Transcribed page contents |
%%

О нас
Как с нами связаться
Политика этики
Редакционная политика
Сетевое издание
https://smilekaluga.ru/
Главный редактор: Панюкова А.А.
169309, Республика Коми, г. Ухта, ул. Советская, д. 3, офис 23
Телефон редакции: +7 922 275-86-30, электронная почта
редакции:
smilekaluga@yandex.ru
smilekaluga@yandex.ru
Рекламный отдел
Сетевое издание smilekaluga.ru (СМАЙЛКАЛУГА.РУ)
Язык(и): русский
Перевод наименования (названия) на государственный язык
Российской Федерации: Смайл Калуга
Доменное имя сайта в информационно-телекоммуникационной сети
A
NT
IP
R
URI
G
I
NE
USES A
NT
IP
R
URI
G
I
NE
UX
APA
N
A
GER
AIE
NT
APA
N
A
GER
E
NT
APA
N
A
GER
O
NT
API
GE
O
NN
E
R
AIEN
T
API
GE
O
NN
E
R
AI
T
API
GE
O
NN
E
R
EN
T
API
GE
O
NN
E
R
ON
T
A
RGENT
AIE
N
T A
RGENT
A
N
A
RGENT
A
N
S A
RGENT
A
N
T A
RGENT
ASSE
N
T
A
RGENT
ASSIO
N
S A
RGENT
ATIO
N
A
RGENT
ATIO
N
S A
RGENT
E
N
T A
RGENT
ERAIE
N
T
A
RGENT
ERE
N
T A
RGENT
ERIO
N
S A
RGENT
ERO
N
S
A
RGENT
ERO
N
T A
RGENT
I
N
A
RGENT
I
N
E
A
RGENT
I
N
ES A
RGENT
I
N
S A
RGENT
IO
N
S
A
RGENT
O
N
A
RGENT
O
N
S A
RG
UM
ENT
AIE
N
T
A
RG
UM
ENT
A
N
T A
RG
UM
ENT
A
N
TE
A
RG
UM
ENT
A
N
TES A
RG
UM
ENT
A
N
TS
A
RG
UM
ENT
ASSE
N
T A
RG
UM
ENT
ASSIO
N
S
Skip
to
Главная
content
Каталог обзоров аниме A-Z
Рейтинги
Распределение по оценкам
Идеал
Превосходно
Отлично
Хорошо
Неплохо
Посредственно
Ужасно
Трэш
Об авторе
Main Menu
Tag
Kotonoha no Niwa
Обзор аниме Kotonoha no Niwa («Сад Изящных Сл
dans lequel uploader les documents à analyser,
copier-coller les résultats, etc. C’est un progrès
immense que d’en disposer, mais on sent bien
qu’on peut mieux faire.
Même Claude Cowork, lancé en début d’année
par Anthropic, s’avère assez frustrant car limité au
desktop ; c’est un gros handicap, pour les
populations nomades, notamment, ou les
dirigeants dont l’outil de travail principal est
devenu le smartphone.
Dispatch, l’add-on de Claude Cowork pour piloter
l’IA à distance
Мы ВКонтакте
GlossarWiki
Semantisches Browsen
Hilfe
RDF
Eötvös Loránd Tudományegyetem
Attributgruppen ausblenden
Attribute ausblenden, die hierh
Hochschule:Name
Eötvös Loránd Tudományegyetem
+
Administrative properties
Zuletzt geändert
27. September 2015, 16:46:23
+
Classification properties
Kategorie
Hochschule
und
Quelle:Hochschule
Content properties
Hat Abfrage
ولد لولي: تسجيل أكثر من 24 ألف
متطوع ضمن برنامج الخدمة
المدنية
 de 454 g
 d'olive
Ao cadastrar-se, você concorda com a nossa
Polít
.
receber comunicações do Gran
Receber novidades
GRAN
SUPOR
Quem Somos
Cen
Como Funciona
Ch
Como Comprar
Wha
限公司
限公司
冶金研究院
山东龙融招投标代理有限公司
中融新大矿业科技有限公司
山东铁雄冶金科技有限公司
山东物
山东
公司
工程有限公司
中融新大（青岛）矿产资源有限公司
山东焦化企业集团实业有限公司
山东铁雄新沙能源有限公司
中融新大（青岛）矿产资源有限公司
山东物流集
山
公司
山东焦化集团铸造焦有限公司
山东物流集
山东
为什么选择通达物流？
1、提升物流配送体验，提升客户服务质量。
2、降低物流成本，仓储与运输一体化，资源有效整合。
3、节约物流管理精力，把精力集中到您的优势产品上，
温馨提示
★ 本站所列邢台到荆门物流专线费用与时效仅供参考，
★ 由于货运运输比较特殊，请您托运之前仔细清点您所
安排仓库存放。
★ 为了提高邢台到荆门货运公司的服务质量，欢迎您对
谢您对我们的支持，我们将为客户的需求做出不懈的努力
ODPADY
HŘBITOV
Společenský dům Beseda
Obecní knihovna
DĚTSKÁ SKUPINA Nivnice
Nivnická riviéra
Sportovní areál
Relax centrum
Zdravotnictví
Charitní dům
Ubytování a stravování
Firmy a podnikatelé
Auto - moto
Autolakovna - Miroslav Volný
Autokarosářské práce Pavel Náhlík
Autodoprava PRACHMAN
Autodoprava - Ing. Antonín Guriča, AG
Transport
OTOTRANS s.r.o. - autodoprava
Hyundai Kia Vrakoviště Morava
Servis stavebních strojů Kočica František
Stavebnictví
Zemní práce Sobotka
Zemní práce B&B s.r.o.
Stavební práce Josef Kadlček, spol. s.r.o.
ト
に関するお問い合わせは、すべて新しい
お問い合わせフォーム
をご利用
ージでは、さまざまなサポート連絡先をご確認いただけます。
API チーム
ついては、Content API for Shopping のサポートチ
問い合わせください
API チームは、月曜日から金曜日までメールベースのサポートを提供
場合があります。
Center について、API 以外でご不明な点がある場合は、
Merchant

%%

WORK INSTRUCTION | Once you have checked the entries above, say how many lines include the word "pour", and nothing beyond the number.

RESPONSE TO THE EXERCISE | 2